Whether you're looking for street snacks full of punch, rich, hearty stews, or sensational, spicy wraps, Thomasina's Mexican Food Made Simple is bursting with recipes you'll want to eat and share: soft corn tacos and tostados; little cheesy things (Quesadillas); a great Mexican chille con carne; Grilled Sea bass or succulent Lamb Chops with homemade salsas and tortilla chips; and to finish churros with chocolate sauce.
The book features vibrant food photography throughout, and step-by-step guides to folding the perfect burrito, eating a taco (no knives and forks allowed), making a sizzling table salsa, and much more. And with Thomasina's guide to the world's hottest Chillis, ingenious cheats, and helpful menu planner, Mexican Food Made Simple has everything you need to put together a fantastic Mexican feast at home.
About the Author
When Thomasina Miers first arrived in Mexico aged eighteen, she fell so in love with its food that she went back to live there, opening up a cocktail bar in Mexico City and using her free time to travel the country and cook with some of Mexico’s top chefs. After returning to London and winning BBC2’s Master Chef in 2005, Thomasina opened the Mexican street food cantina, Wahaca, which won the Observer Food Monthly’s ‘best cheap eats’ award, and has now opened three branches. She writes a regular recipe column in the Times and is co-editor of Soup Kitchen (2005) and the author of Cook (2006) and Wild Gourmets (2007). Click Here for a YouTube video of warm sweetcorn salad and look on the side for others!!

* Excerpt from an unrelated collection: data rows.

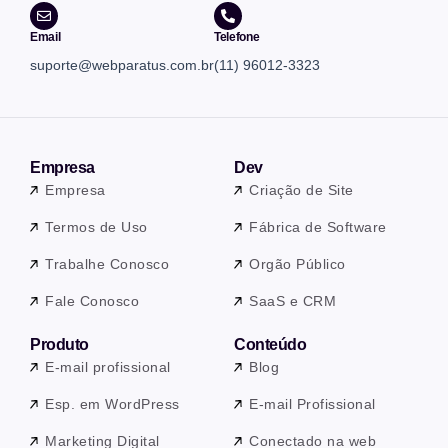
Email
Telefone
suporte@webparatus.com.br
(11) 96012-3323
Empresa
Dev
Empresa
Criação de Site
Termos de Uso
Fábrica de Software
Trabalhe Conosco
Orgão Público
Fale Conosco
SaaS e CRM
Produto
Conteúdo
E-mail profissional
Blog
Esp. em WordPress
E-mail Profissional
Marketing Digital
Conectado na web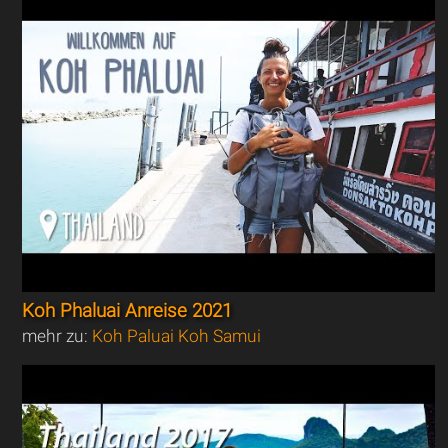
Koh Phaluai Anreise 2021
mehr zu:
Koh Paluai Koh Samui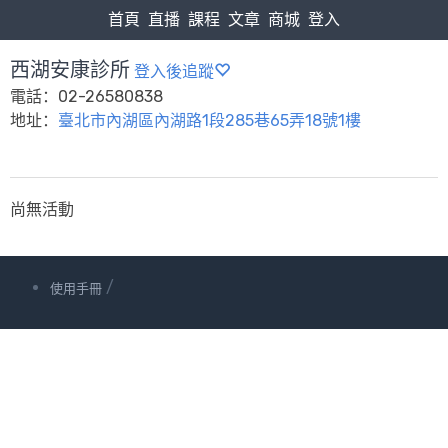
首頁
直播
課程
文章
商城
登入
西湖安康診所
登入後追蹤
電話：02-26580838
地址：
臺北市內湖區內湖路1段285巷65弄18號1樓
尚無活動
/
使用手冊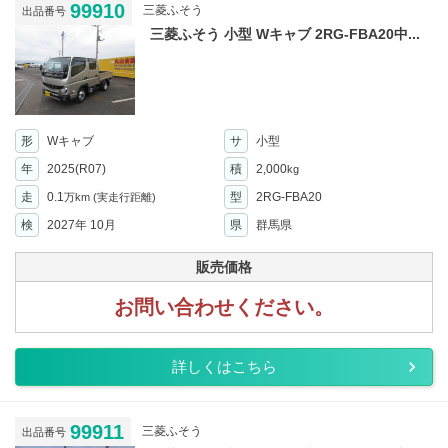
99910
三菱ふそう
出品番号
三菱ふそう 小型 Wキャブ 2RG-FBA20中...
形
Wキャブ
サ
小型
年
2025(R07)
積
2,000
kg
走
0.1
型
2RG-FBA20
万km
(実走行距離)
検
2027年 10月
県
群馬県
販売価格
お問い合わせください。
詳しくはこちら
99911
三菱ふそう
出品番号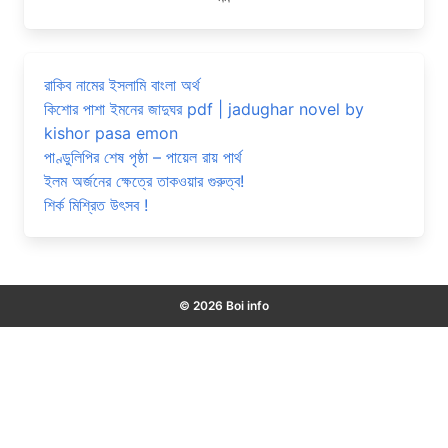
রাকিব নামের ইসলামি বাংলা অর্থ
কিশোর পাশা ইমনের জাদুঘর pdf | jadughar novel by
kishor pasa emon
পাণ্ডুলিপির শেষ পৃষ্ঠা – পায়েল রায় পার্থ
ইলম অর্জনের ক্ষেত্রে তাকওয়ার গুরুত্ব!
শির্ক মিশ্রিত উৎসব !
© 2026 Boi info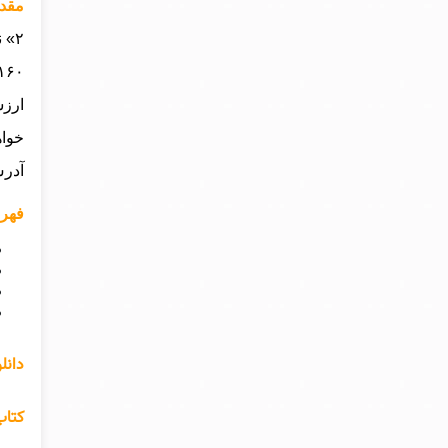
مقدمه
ارزش
خواه
آدرس
فهرست
دانل
کتاب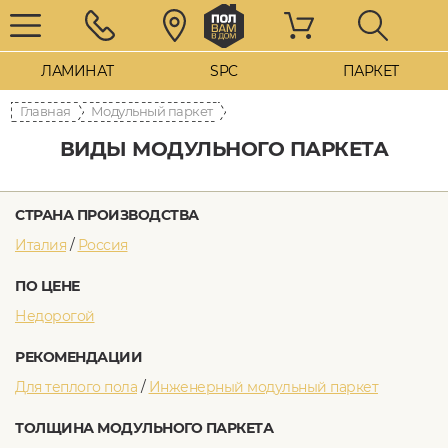
ЛАМИНАТ
SPC
ПАРКЕТ
Главная
Модульный паркет
ВИДЫ МОДУЛЬНОГО ПАРКЕТА
СТРАНА ПРОИЗВОДСТВА
Италия
/
Россия
ПО ЦЕНЕ
Недорогой
РЕКОМЕНДАЦИИ
Для теплого пола
/
Инженерный модульный паркет
ТОЛЩИНА МОДУЛЬНОГО ПАРКЕТА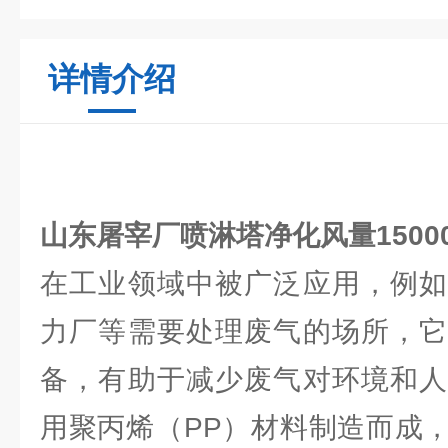
详情介绍
山东屠宰厂喷淋塔净化风量15000m
在工业领域中被广泛应用，例如
力厂等需要处理废气的场所，它
备，有助于减少废气对环境和人
用聚丙烯（PP）材料制造而成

I love cookbooks even if I never use a single recipe I love reading about the food of the world! Mexican Food Made Simple is not Tex Mex food but has authentic dishes that had me drooling every time I opened the book. I haven't yet made a dish from this book but have ear-marked several to try soon!! I will let you know how I get on!! I enjoyed reading it as I definitely felt the love she has for Mexican food!! My only problem is my husband is allergic to all citrus and she uses a lot of lemon and lime juice which makes sense being Mexican food, but I just have to wonder how important it is for the dish and what I might be able to substitute with.